Dataset records -
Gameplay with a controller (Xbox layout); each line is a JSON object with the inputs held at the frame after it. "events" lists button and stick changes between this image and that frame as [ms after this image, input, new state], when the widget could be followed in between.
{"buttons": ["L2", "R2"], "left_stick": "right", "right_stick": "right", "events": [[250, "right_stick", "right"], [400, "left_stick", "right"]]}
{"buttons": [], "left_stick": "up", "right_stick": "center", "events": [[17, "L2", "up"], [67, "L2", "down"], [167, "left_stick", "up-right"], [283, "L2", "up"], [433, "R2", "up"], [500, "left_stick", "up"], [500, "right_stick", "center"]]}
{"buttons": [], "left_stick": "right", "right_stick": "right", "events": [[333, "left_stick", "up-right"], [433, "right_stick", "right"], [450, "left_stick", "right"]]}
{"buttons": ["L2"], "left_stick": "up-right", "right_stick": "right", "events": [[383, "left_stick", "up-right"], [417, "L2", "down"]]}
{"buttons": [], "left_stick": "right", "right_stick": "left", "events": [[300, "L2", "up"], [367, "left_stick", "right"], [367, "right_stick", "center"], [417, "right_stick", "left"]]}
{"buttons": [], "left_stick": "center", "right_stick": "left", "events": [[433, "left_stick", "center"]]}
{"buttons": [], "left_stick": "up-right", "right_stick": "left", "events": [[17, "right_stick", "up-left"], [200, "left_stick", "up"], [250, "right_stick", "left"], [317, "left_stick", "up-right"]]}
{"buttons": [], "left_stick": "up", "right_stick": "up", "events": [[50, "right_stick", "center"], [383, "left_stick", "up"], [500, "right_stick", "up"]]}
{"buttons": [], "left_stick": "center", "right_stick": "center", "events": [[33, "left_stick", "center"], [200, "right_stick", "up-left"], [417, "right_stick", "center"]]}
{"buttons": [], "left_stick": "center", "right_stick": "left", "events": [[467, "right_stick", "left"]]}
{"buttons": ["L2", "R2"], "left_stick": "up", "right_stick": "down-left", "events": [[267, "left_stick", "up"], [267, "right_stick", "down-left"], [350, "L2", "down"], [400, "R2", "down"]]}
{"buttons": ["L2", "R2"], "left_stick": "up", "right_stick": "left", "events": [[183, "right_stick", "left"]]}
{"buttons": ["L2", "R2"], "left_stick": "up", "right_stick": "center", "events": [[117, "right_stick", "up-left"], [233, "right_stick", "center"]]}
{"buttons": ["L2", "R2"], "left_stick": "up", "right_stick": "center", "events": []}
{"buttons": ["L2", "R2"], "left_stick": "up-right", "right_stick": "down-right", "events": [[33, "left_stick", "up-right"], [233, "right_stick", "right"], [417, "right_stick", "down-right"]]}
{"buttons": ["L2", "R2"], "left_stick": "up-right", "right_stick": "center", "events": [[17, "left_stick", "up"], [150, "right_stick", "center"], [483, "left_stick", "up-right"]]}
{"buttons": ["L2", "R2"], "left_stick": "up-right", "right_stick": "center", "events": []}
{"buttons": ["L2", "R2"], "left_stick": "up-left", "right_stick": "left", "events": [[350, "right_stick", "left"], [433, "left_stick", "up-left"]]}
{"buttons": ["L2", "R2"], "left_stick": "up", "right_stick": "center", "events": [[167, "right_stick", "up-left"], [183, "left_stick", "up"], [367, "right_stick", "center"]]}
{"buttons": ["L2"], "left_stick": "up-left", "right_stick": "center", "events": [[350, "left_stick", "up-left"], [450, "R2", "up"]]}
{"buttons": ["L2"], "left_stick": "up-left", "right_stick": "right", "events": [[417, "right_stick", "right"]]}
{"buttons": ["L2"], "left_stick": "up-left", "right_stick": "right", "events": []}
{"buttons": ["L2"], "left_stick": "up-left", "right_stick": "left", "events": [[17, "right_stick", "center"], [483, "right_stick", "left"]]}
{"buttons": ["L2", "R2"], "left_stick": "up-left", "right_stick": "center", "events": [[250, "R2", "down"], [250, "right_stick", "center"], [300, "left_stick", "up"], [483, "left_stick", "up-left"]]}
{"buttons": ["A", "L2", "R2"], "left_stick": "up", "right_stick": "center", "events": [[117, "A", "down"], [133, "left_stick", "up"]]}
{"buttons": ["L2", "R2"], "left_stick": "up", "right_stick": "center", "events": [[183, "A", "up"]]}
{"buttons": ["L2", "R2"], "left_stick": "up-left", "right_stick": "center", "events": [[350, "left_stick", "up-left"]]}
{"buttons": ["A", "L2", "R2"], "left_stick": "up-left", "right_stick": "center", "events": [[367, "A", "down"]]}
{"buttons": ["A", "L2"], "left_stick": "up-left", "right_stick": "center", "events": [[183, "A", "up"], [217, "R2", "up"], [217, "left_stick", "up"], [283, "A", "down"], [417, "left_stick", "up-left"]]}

What the task asks -
Your task is to reproduce all the records above exactly as they appear.

Task answer -
Gameplay with a controller (Xbox layout); each line is a JSON object with the inputs held at the frame after it. "events" lists button and stick changes between this image and that frame as [ms after this image, input, new state], when the widget could be followed in between.
{"buttons": ["L2", "R2"], "left_stick": "right", "right_stick": "right", "events": [[250, "right_stick", "right"], [400, "left_stick", "right"]]}
{"buttons": [], "left_stick": "up", "right_stick": "center", "events": [[17, "L2", "up"], [67, "L2", "down"], [167, "left_stick", "up-right"], [283, "L2", "up"], [433, "R2", "up"], [500, "left_stick", "up"], [500, "right_stick", "center"]]}
{"buttons": [], "left_stick": "right", "right_stick": "right", "events": [[333, "left_stick", "up-right"], [433, "right_stick", "right"], [450, "left_stick", "right"]]}
{"buttons": ["L2"], "left_stick": "up-right", "right_stick": "right", "events": [[383, "left_stick", "up-right"], [417, "L2", "down"]]}
{"buttons": [], "left_stick": "right", "right_stick": "left", "events": [[300, "L2", "up"], [367, "left_stick", "right"], [367, "right_stick", "center"], [417, "right_stick", "left"]]}
{"buttons": [], "left_stick": "center", "right_stick": "left", "events": [[433, "left_stick", "center"]]}
{"buttons": [], "left_stick": "up-right", "right_stick": "left", "events": [[17, "right_stick", "up-left"], [200, "left_stick", "up"], [250, "right_stick", "left"], [317, "left_stick", "up-right"]]}
{"buttons": [], "left_stick": "up", "right_stick": "up", "events": [[50, "right_stick", "center"], [383, "left_stick", "up"], [500, "right_stick", "up"]]}
{"buttons": [], "left_stick": "center", "right_stick": "center", "events": [[33, "left_stick", "center"], [200, "right_stick", "up-left"], [417, "right_stick", "center"]]}
{"buttons": [], "left_stick": "center", "right_stick": "left", "events": [[467, "right_stick", "left"]]}
{"buttons": ["L2", "R2"], "left_stick": "up", "right_stick": "down-left", "events": [[267, "left_stick", "up"], [267, "right_stick", "down-left"], [350, "L2", "down"], [400, "R2", "down"]]}
{"buttons": ["L2", "R2"], "left_stick": "up", "right_stick": "left", "events": [[183, "right_stick", "left"]]}
{"buttons": ["L2", "R2"], "left_stick": "up", "right_stick": "center", "events": [[117, "right_stick", "up-left"], [233, "right_stick", "center"]]}
{"buttons": ["L2", "R2"], "left_stick": "up", "right_stick": "center", "events": []}
{"buttons": ["L2", "R2"], "left_stick": "up-right", "right_stick": "down-right", "events": [[33, "left_stick", "up-right"], [233, "right_stick", "right"], [417, "right_stick", "down-right"]]}
{"buttons": ["L2", "R2"], "left_stick": "up-right", "right_stick": "center", "events": [[17, "left_stick", "up"], [150, "right_stick", "center"], [483, "left_stick", "up-right"]]}
{"buttons": ["L2", "R2"], "left_stick": "up-right", "right_stick": "center", "events": []}
{"buttons": ["L2", "R2"], "left_stick": "up-left", "right_stick": "left", "events": [[350, "right_stick", "left"], [433, "left_stick", "up-left"]]}
{"buttons": ["L2", "R2"], "left_stick": "up", "right_stick": "center", "events": [[167, "right_stick", "up-left"], [183, "left_stick", "up"], [367, "right_stick", "center"]]}
{"buttons": ["L2"], "left_stick": "up-left", "right_stick": "center", "events": [[350, "left_stick", "up-left"], [450, "R2", "up"]]}
{"buttons": ["L2"], "left_stick": "up-left", "right_stick": "right", "events": [[417, "right_stick", "right"]]}
{"buttons": ["L2"], "left_stick": "up-left", "right_stick": "right", "events": []}
{"buttons": ["L2"], "left_stick": "up-left", "right_stick": "left", "events": [[17, "right_stick", "center"], [483, "right_stick", "left"]]}
{"buttons": ["L2", "R2"], "left_stick": "up-left", "right_stick": "center", "events": [[250, "R2", "down"], [250, "right_stick", "center"], [300, "left_stick", "up"], [483, "left_stick", "up-left"]]}
{"buttons": ["A", "L2", "R2"], "left_stick": "up", "right_stick": "center", "events": [[117, "A", "down"], [133, "left_stick", "up"]]}
{"buttons": ["L2", "R2"], "left_stick": "up", "right_stick": "center", "events": [[183, "A", "up"]]}
{"buttons": ["L2", "R2"], "left_stick": "up-left", "right_stick": "center", "events": [[350, "left_stick", "up-left"]]}
{"buttons": ["A", "L2", "R2"], "left_stick": "up-left", "right_stick": "center", "events": [[367, "A", "down"]]}
{"buttons": ["A", "L2"], "left_stick": "up-left", "right_stick": "center", "events": [[183, "A", "up"], [217, "R2", "up"], [217, "left_stick", "up"], [283, "A", "down"], [417, "left_stick", "up-left"]]}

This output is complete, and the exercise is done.